The proposed Toll Bros. building on the corner of Seventh and Sansom Streets isn’t the only thing looming over Jewelers’ Row. The jewelry industry could be rocked by the introduction of lab-grown diamonds.
These diamonds have only recently been sold alongside mined gems. Previously, they were only made for function and used in manufacturing.
Diamond giant De Beers, which once distanced itself from the synthetic market, debuted Lightbox Jewelry in May as a retailer of lab-grown diamonds with a huge markdown from mined stones.
One carat retails for $800 without a setting, and pricing is linear rather than the exponential increases favored by natural-stone jewelers. This is lower than brands like Brilliant Earth, where a one-carat diamond produced in a lab retails for about $2,000. Still, both are significantly less expensive than a mined diamond: the standard savings are typically quoted as 20 percent to 40 percent for lab-grown diamonds compared with its mined equivalents.
Until recently, the diamond industry functioned as a monopoly, shaped in large part by one slogan: De Beers’ iconic phrase, “A Diamond Is Forever.” The slogan, created in 1947, changed the way the United States saw engagements. By 1951, the sale of diamonds in the U.S. had increased by 55 percent.
But now, according to Georgette Boele, diamond industry analyst at ABN AMRO, the market is an oligopoly, with three mining giants dominating smaller players. She said that De Beers’ market share by volume has dropped from 90 percent in the 1980s to about 25 percent in 2015 as competitors acquired more mines.
An ABN AMRO report on Lightbox says De Beers’ strategy is to price its jewelry down to “create clear segmentation” and “protect the revenues from the mined-diamond business” by creating two different industries.
David Johnson, head of strategic communication for the De Beers Group, agrees, saying that market research “demonstrated that consumers see natural diamonds and laboratory-grown diamonds as two different product classes.” De Beers wants to create a sector difference. “The laboratory-grown products are pretty to look at, but they are simply not meaningful for people in the same way as a natural, rare, and unique diamond,” Johnson said.
And lab-grown diamonds have a certain green cachet. With the rise in ethical buying, particularly among millennials, and the introduction of the “blood diamond” in the public consciousness, the negatives of diamond mining are well-known.
Rich Goldberg, owner of Safian & Rudolph on Jewelers’ Row and president of Philadelphia’s Jewelers’ Row District, doesn’t stock lab-created diamonds in his store. But Goldberg says he’s fairly “middle of the road” — he’d source a synthetic diamond if a customer asked for one, though it hasn’t happened yet.
Goldberg cited a concern that lab-grown stones might have weak resale value. He said that he “would have no interest in buying something that can be mass-produced.” For those who see diamonds as a way to invest, lab-created stones may not be the best bet.
Although some jewelers such as Goldberg may be fairly neutral, extreme views about synthetic diamonds are common.

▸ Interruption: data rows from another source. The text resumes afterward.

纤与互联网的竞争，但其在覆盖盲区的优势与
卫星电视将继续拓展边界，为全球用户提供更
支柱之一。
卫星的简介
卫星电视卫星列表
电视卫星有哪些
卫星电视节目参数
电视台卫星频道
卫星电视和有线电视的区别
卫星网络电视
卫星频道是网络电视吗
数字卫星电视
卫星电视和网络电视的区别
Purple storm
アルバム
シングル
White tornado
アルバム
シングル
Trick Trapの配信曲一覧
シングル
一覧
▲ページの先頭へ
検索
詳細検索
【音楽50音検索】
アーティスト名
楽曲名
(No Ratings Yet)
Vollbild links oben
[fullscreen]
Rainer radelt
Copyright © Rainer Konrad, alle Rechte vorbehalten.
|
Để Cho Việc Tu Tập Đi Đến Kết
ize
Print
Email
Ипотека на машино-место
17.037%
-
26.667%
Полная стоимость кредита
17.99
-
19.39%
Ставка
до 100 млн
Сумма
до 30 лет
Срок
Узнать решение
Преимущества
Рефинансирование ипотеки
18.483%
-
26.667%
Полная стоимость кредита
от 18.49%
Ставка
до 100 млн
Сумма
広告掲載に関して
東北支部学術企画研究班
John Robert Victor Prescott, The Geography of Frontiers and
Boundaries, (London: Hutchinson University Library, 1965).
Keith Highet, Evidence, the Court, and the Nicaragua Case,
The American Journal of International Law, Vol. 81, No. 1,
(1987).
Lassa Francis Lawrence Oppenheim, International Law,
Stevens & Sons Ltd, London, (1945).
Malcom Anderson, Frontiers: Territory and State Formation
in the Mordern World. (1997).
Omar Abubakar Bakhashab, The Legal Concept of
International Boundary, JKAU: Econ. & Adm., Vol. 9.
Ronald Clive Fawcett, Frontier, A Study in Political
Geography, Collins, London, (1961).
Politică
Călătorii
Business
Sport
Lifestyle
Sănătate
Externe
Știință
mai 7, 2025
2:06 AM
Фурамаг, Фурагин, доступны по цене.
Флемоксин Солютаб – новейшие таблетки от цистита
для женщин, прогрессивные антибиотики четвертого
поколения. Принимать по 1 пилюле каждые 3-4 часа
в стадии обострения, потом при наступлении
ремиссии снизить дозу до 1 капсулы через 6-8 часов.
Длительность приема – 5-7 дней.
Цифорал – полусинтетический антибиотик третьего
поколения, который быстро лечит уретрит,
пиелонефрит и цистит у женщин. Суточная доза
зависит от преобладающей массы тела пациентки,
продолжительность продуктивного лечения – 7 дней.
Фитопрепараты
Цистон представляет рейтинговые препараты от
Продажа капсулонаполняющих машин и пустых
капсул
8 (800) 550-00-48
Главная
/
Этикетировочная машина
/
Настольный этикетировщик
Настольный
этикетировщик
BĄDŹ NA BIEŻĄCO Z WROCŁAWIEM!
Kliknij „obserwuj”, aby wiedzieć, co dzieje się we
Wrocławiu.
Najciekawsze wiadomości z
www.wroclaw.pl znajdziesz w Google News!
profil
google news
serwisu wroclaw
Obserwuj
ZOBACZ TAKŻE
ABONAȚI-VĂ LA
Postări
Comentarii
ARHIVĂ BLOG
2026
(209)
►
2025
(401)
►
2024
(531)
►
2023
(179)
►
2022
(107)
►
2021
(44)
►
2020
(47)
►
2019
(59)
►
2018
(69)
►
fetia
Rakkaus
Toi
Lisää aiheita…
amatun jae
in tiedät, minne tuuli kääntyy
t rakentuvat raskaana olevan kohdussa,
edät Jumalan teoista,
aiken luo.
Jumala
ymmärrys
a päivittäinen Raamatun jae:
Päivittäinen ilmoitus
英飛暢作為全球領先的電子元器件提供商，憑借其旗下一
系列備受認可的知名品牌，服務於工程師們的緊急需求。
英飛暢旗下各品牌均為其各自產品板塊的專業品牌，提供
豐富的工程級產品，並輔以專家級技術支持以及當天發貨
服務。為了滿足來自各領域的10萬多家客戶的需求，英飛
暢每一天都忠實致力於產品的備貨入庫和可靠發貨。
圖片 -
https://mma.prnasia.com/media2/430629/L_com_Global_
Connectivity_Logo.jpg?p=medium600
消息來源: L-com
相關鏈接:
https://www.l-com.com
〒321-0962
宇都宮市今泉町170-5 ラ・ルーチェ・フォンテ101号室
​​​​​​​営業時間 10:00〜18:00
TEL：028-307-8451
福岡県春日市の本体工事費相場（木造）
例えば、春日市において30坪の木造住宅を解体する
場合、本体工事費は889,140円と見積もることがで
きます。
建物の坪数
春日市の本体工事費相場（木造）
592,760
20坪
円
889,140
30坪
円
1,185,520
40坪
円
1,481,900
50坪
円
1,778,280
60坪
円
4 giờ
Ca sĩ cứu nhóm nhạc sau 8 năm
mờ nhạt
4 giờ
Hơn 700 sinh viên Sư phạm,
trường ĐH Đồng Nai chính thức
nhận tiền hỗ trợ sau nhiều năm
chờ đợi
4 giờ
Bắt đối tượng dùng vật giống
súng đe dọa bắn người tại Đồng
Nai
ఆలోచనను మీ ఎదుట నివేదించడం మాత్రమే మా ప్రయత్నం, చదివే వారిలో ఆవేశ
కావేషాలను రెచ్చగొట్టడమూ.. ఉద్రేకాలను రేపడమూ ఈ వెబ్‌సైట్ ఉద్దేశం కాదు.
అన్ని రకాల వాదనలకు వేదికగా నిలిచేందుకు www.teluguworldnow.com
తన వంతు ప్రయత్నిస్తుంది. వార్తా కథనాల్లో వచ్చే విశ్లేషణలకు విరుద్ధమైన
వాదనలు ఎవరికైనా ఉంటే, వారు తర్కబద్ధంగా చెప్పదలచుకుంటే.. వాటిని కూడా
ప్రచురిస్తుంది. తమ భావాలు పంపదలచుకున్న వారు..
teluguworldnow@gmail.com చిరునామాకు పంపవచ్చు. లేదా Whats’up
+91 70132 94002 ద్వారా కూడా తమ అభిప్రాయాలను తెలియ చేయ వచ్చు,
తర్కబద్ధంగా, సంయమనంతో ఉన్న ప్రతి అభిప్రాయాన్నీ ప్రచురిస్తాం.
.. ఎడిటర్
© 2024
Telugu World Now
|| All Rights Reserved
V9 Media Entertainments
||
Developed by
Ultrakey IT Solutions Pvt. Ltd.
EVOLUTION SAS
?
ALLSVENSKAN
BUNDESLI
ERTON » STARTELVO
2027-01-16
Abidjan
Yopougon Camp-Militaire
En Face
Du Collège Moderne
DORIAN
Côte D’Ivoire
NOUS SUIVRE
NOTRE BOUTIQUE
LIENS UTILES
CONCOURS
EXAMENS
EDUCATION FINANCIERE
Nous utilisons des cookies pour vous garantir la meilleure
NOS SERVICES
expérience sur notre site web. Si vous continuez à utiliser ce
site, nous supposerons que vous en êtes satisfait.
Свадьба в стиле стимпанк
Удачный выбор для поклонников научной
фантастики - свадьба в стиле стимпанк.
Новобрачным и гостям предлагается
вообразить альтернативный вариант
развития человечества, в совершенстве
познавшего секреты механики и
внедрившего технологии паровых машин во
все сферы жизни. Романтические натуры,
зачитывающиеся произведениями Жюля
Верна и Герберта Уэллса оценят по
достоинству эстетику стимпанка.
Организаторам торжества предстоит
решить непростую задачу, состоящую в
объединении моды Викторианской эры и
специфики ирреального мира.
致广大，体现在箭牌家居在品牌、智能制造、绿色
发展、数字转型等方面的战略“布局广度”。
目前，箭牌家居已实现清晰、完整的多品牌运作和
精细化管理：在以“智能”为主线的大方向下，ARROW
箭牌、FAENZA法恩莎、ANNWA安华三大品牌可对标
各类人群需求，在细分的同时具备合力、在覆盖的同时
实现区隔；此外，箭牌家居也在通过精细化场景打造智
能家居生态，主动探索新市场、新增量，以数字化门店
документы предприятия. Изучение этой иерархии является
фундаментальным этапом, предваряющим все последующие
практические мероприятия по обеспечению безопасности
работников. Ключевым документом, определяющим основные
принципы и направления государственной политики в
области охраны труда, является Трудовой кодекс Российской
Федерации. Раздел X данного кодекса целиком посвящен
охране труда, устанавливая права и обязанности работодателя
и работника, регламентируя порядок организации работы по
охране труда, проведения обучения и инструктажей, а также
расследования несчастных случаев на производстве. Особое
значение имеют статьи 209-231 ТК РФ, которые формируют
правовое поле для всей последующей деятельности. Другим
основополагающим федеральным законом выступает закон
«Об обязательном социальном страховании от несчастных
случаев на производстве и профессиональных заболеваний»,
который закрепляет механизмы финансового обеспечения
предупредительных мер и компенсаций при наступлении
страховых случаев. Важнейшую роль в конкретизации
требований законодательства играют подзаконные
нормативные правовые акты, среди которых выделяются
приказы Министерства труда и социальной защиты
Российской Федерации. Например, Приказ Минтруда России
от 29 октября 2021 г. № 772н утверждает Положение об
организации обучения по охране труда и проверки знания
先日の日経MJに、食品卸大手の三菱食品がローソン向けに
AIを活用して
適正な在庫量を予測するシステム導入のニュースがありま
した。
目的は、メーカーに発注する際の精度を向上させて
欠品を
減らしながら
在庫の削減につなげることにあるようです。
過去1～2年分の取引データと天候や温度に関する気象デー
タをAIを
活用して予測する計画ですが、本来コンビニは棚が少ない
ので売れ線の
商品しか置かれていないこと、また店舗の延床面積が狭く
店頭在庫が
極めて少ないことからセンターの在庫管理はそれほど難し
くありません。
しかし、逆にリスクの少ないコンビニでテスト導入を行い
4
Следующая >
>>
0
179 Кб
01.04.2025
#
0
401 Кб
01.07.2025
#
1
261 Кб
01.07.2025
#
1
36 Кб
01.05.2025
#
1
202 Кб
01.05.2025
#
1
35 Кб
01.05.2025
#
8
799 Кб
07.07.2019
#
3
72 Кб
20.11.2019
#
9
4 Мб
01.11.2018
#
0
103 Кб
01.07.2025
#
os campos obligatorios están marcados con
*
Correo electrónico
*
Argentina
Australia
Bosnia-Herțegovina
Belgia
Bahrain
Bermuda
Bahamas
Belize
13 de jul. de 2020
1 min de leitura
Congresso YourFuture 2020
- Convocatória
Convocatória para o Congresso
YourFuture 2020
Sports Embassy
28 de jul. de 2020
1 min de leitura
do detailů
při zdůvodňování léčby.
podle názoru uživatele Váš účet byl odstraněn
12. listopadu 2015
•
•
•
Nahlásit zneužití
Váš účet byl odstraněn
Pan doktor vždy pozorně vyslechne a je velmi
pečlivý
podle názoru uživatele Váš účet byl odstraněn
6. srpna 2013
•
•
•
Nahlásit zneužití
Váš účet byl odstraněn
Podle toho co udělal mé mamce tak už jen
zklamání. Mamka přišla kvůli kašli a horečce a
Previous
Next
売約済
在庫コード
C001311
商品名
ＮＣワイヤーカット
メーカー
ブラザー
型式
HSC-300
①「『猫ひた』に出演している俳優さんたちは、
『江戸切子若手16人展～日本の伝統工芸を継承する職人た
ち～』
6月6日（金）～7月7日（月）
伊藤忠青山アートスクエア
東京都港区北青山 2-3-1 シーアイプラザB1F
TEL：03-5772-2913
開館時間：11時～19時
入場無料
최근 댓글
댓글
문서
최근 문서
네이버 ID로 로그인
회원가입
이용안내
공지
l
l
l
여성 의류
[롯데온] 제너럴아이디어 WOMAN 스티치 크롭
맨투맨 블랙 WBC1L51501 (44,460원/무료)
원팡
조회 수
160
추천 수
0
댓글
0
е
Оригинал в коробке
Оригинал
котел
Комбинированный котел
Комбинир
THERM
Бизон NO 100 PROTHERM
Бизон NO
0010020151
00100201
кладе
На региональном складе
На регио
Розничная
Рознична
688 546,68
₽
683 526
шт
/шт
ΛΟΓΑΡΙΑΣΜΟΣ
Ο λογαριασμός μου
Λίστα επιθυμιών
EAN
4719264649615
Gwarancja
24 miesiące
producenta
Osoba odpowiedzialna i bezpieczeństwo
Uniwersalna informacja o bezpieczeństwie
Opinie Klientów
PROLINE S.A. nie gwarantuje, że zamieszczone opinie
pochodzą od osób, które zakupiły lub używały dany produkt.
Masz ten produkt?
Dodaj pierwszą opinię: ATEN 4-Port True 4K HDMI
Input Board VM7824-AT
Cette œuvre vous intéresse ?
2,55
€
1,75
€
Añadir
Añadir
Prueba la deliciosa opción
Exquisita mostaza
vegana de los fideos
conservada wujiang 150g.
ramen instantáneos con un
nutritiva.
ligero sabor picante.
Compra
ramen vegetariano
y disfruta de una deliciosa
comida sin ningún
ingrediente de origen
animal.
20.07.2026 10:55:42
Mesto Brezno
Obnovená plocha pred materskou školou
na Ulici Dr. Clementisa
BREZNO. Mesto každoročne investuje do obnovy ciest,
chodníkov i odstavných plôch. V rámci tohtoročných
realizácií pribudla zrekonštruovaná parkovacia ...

Martin Rapaport, chairman of diamond giant the Rapaport Group, has been a vocal opponent of lab-created stones. “Essentially, the current market for synthetic diamonds is evil, and consumers that buy them are suckers,” he said in a 2016 op-ed, citing the economic stimulus that mining has provided to impoverished areas in Africa.
Robert Schwartz of Harry Merrill & Son on Jewelers’ Row says it stocks lab-grown diamonds, in response to customer demand from people who “want a diamond that’s not within their budget … so this gave them something that had the same structure, property, as the diamond, but not at the same price point.”
Schwartz said some buyers still hesitate, finding relatively little difference in pricing between lab-grown diamonds and mined ones. De Beers hopes the dramatically lower price tags on Lightbox diamonds will carve out a new market segment.
Rapaport disagrees. He said in an op-ed for July’s issue of his trade publication that “the most important thing to understand is that whatever and however De Beers promotes and sells synthetic diamonds, they will be competing directly with natural diamonds.”
But Johnson reiterated De Beers’ perspective, that lab-grown and natural diamonds simply “are not the same product,” with physical characteristics that make them distinguishable.
There are differences. Some patterns occur in the lab that wouldn’t in nature, and vice versa. But these patterns are often only distinguishable with sophisticated equipment; often, a jeweler’s loupe won’t even reveal the difference between the two. As Goldberg put it, it comes down to consumer preference, and just how well Jewelers’ Row can respond to the evolving diamond market.